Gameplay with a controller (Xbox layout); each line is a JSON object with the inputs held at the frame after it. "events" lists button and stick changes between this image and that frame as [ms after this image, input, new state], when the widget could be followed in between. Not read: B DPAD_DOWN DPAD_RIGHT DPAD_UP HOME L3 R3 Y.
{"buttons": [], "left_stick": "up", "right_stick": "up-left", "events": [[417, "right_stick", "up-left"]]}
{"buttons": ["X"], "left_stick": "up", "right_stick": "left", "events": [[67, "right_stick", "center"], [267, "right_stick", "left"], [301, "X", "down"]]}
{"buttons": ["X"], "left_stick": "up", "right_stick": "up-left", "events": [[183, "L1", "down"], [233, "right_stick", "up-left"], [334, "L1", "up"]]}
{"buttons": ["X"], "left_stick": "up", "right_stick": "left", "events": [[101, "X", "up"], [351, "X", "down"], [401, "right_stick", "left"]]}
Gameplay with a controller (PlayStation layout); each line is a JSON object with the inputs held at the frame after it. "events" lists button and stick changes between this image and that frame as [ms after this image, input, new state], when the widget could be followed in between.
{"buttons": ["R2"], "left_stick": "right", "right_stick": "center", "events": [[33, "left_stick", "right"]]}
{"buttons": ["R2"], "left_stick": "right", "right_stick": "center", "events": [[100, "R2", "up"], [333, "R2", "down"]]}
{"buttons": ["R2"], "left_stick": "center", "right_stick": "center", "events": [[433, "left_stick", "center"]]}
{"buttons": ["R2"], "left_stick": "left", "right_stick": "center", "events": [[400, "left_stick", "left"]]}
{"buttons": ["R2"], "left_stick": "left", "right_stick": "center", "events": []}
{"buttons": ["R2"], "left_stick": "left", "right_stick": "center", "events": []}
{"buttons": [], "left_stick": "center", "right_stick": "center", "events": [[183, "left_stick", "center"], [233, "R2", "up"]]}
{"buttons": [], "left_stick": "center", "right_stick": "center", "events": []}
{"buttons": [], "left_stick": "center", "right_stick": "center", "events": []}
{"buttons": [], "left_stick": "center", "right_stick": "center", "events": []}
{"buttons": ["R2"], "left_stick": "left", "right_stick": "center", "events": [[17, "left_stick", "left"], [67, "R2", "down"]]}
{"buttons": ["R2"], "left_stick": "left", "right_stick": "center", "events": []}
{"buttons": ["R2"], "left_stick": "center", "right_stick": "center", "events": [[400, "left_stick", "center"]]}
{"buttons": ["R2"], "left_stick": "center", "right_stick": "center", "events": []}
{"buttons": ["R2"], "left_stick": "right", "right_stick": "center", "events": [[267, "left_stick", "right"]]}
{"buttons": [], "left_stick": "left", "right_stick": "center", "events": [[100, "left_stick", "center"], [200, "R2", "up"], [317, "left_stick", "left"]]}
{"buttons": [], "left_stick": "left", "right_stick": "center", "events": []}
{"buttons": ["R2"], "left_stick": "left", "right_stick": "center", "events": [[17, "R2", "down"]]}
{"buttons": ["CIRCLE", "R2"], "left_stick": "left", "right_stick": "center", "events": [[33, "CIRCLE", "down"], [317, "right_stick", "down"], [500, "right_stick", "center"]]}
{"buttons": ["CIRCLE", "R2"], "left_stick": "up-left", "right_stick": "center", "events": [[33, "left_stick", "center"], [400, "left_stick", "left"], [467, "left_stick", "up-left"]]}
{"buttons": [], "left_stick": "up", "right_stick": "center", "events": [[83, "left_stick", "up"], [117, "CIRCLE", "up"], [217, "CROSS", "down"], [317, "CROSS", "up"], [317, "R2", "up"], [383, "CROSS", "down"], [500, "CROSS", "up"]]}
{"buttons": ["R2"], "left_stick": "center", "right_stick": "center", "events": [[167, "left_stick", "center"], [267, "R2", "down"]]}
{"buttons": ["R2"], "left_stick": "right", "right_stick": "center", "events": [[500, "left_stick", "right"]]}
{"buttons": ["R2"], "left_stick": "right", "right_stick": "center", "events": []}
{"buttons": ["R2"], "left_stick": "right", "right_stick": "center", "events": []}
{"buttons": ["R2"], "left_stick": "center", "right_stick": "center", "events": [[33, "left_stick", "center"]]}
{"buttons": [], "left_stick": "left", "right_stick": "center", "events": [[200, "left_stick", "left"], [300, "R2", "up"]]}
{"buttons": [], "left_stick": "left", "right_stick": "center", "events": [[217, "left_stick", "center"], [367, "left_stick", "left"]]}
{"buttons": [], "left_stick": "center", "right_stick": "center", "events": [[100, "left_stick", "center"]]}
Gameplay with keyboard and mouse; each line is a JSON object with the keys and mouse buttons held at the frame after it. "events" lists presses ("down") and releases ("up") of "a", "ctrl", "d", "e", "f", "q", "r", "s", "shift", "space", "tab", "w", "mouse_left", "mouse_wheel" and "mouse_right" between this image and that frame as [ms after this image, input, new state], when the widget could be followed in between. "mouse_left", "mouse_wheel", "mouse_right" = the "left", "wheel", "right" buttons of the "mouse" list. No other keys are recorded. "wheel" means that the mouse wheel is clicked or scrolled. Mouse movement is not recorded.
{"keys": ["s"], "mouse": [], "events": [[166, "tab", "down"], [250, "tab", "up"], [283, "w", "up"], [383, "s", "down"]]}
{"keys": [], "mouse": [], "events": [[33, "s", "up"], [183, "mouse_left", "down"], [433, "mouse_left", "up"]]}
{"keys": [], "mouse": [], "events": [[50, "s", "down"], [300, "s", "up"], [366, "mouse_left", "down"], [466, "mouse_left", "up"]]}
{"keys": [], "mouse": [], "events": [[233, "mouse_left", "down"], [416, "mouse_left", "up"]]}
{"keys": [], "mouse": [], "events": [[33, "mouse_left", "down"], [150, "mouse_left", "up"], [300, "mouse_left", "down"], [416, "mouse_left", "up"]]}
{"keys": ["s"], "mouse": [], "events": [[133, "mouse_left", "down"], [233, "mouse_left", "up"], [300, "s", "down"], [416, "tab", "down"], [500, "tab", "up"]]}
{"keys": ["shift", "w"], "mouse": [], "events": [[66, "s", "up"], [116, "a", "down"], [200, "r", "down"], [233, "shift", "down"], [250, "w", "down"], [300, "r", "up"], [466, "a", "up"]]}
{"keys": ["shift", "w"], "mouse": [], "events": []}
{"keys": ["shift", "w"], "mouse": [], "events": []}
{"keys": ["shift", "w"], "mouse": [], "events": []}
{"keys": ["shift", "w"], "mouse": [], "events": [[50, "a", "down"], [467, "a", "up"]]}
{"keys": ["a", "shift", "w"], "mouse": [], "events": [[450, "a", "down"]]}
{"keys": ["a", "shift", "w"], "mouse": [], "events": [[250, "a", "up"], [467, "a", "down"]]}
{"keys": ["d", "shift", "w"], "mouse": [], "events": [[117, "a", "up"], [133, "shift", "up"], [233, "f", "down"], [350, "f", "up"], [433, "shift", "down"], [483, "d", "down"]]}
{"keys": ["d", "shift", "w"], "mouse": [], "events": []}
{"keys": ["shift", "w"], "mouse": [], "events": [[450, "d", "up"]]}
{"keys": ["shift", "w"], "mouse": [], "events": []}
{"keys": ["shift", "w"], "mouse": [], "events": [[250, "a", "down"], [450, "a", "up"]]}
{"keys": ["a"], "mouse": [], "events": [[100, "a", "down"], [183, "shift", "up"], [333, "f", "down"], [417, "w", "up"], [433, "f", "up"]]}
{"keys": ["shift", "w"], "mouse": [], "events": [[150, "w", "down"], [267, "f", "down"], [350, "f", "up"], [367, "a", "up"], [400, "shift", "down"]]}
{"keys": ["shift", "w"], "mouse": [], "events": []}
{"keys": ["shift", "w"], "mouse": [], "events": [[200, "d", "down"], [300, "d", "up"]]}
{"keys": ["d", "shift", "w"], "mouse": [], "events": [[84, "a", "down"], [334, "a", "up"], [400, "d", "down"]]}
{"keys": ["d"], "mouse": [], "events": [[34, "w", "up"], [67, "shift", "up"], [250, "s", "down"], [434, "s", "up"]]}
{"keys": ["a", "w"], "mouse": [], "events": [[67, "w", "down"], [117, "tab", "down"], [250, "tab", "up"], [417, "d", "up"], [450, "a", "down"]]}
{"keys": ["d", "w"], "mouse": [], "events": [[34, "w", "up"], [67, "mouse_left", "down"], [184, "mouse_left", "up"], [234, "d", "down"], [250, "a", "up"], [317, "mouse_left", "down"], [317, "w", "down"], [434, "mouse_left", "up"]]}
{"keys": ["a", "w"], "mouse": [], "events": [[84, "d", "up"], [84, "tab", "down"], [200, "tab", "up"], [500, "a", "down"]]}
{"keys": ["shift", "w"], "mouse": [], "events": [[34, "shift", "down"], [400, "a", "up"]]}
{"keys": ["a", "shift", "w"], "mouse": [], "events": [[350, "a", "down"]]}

• • •

Please count the lines of the material above that contain "changes", and give only the number.

## Task response
2